Ben de Ekinci üzere, devletlerin üstten aşağıya dinî ya da sekülerist siyasetlerinin toplumların reaksiyoner tavırlarını tetiklediğini düşünüyorum. Dinin statüko ile alakalı görüldüğü ve devletin din lehine baskıcı siyasetler yürüttüğü toplumlarda Ekinci’nin sözü ile din “soğuk” ve “itici” manalar ihtiva etmeye başlayabiliyor. Aksisi durumda ise, yani baskıcı seküler siyasetler ise dine yönelmeyi etkileyebiliyor. O nedenle, Ekinci’nin çalışmasının konusu olan sol/sosyalist fikir ile gerçekleşen sekülerleşme süreci ile üstten aşağıya baskıcı siyasetlerle yüzeyde konjonktürel olarak gerçekleşen sekülerleşme örnekleri karıştırılmamalıdır.

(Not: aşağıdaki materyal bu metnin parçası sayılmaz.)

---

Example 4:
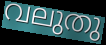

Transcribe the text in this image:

വലുതു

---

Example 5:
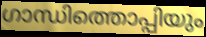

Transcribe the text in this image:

ഗാന്ധിത്തൊപ്പിയും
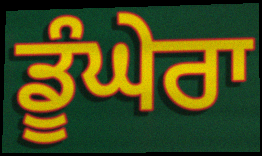
ਡੂੰਘੇਰਾ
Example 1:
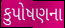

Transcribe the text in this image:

કુપોષણના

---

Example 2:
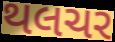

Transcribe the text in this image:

થલચર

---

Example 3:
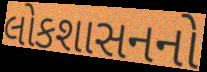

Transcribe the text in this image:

લોકશાસનનો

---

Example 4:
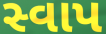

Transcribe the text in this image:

સ્વાપ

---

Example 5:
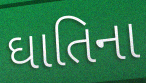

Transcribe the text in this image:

Türkiye’de 2000’li yılların başından itibaren sekülerleşme teorisinin ne olduğuna, ne olmadığına ve yaşanan toplumsal dönüşümü açıklayıp açıklayamayacağına dair birçok tartışma yapıldı. Bu tartışmalarda ise “alan” ihmal edildi. Teoriyi desteklemeyenler ve onun “çöktüğünü” tez edenler şu ana kadar alandan rastgele bir data ile savlarını desteklemediler. Benim üzere teoriyi destekleyenler ise, alandan birçok data paylaştılar** fakat bu bilgiler teorinin kapsayıcılığı sebebiyle farklı alanlardan elde edilmişti. Son 20 yıldır “sekülerleşme teorisi”ne ya da tartışmalarına dair “teorik” okumalar yapan bizlerin, çoğunluğunu Müslümanların oluşturduğu bir ülkede tecrübelenen “sekülerleşme” ya da “de-sekülerleşme” süreçlerine dair “alan”dan daha fazla beslenmeye muhtaçlığı olduğu sırada Kürt Sekülerleşmesi kitabının yayımlanmış olmasının baht olduğu kanaatindeyim.

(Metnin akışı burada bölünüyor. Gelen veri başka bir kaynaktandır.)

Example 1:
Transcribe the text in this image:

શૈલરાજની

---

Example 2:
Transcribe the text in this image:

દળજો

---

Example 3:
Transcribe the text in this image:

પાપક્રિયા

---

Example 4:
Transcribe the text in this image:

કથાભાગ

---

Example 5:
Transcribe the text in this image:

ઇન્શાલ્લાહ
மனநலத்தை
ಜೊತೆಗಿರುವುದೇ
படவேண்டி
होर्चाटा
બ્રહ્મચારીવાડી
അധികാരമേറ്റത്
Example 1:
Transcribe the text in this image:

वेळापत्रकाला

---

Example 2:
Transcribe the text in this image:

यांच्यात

Sekülerleşme olgusunun sosyolojik bir çizgide anlaşılmasına katkı sunacak, yeni çalışmalar için temel referans kaynaklarından biri olma potansiyeli taşıyan yapıtın, husus özelindeki tartışmaları besleyeceğini düşünüyorum. Tahminen bu çalışma, mikro alanda öbür etnik-dinî kümelerle yapılacak çalışmalara öncülük edebilir.